RECORD SET section start
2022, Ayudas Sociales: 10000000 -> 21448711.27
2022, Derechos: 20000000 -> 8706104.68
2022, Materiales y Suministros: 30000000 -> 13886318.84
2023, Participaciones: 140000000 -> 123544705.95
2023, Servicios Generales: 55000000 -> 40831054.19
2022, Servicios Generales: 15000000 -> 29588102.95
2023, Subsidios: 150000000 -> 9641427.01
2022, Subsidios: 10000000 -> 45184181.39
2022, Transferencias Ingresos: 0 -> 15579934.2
RECORD SET section end
AIM OF THE TASK:
Give back all the records exactly as they stand.

RESPONSE TO THE EXERCISE:
2022, Ayudas Sociales: 10000000 -> 21448711.27
2022, Derechos: 20000000 -> 8706104.68
2022, Materiales y Suministros: 30000000 -> 13886318.84
2023, Participaciones: 140000000 -> 123544705.95
2023, Servicios Generales: 55000000 -> 40831054.19
2022, Servicios Generales: 15000000 -> 29588102.95
2023, Subsidios: 150000000 -> 9641427.01
2022, Subsidios: 10000000 -> 45184181.39
2022, Transferencias Ingresos: 0 -> 15579934.2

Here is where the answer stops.